**EXCERPT TO READ:**
********************
Approved Research
Cognitive networks in the brain: variability within the population and predictive power for disease
Approved Research ID: 162321
Approval date: April 4th 2024
Lay summary
Multiple developmental, psychiatric and neurological conditions (e.g. e.g. dyslexia, intellectual disabilities, schizophrenia, aphasias, dementias) manifest through below-average performance in tasks that tap into different aspects of cognitive functions such as language, memory or attention. These cognitive functions enable individuals to fulfil their full potential and encompass an important dimension for a person's well-being. Thus, characterizing the underlying networks in the brain, and understanding environmental and genetic factors affecting individual variability in these traits has the potential to provide useful risk predictors.
We will first investigate cognitive networks in the imaging subset of the UK Biobank, to characterize how these neurobiological correlates behave in the healthy and atypical brains. To this aim, we will assess structural (grey and white matter) and functional (resting state) MRI measures. We will assess the cortical reorganization that occurs in patients, and whether it has links with the aging processes that occur even in the absence of disease.
********************
**STUDY MATERIAL:**
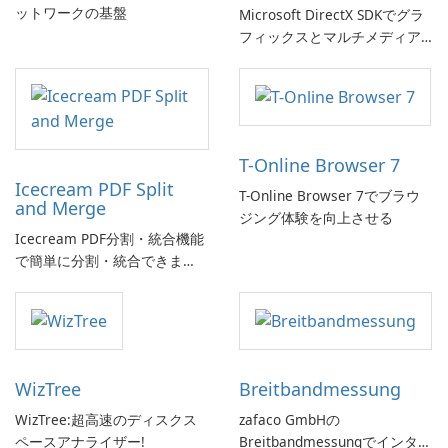
ットワークの基盤
Microsoft DirectX SDKでグラ
フィックスとマルチメディア
体験を向上させましょう!
T-Online Browser 7
Icecream PDF Split
T-Online Browser 7でブラウ
and Merge
ジング体験を向上させる
Icecream PDF分割・統合機能
で簡単に分割・統合できま
す。
WizTree
Breitbandmessung
WizTree:超高速のディスクス
zafaco GmbHの
ペースアナライザー!
Breitbandmessungでインター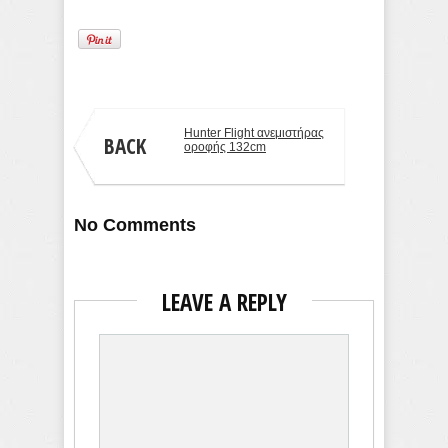
Hunter Flight ανεμιστήρας
BACK
οροφής 132cm
No Comments
LEAVE A REPLY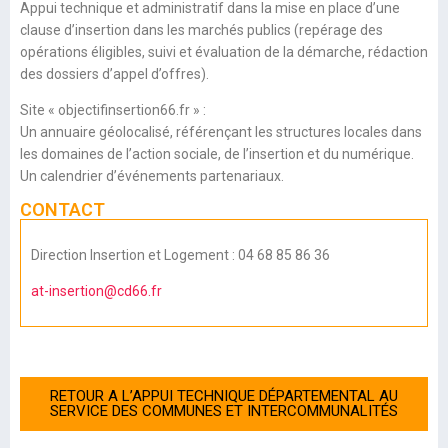
Appui technique et administratif dans la mise en place d’une
clause d’insertion dans les marchés publics (repérage des
opérations éligibles, suivi et évaluation de la démarche, rédaction
des dossiers d’appel d’offres).
Site « objectifinsertion66.fr » :
Un annuaire géolocalisé, référençant les structures locales dans
les domaines de l’action sociale, de l’insertion et du numérique.
Un calendrier d’événements partenariaux.
CONTACT
Direction Insertion et Logement : 04 68 85 86 36
at-insertion@cd66.fr
RETOUR A L’APPUI TECHNIQUE DÉPARTEMENTAL AU
SERVICE DES COMMUNES ET INTERCOMMUNALITÉS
********************
**STUDY QUESTIONS:**
- a) According to the summary of the approved research on cognitive networks in the brain, which MRI measures will be assessed?
- b) Pick up the summary of the approved research on cognitive networks in the brain right after its last sentence, and write what comes next.

**TASK RESULTS:**
- a) Structural (grey and white matter) and functional (resting state) MRI measures.

- b)
Next, we will perform hypothesis-free analyses of relevant brain networks to see whether they are associated with environmental or genetic variables. This will result in the identification of potential environmental risk factors, as well as genome-wide association results. Furthermore, we will perform downstream genetic analyses to further characterize the effects of these brain regions at the genetic level: heritability, genetic correlation, polygenic score analyses.
The validity of these brain correlates as useful proxies to characterize the cognitive networks will be tested through a multi-level analysis: assessing the relationship with the available cognitive tasks in the UK Biobank, and by means of genetic correlations/polygenic score analyses with other datasets.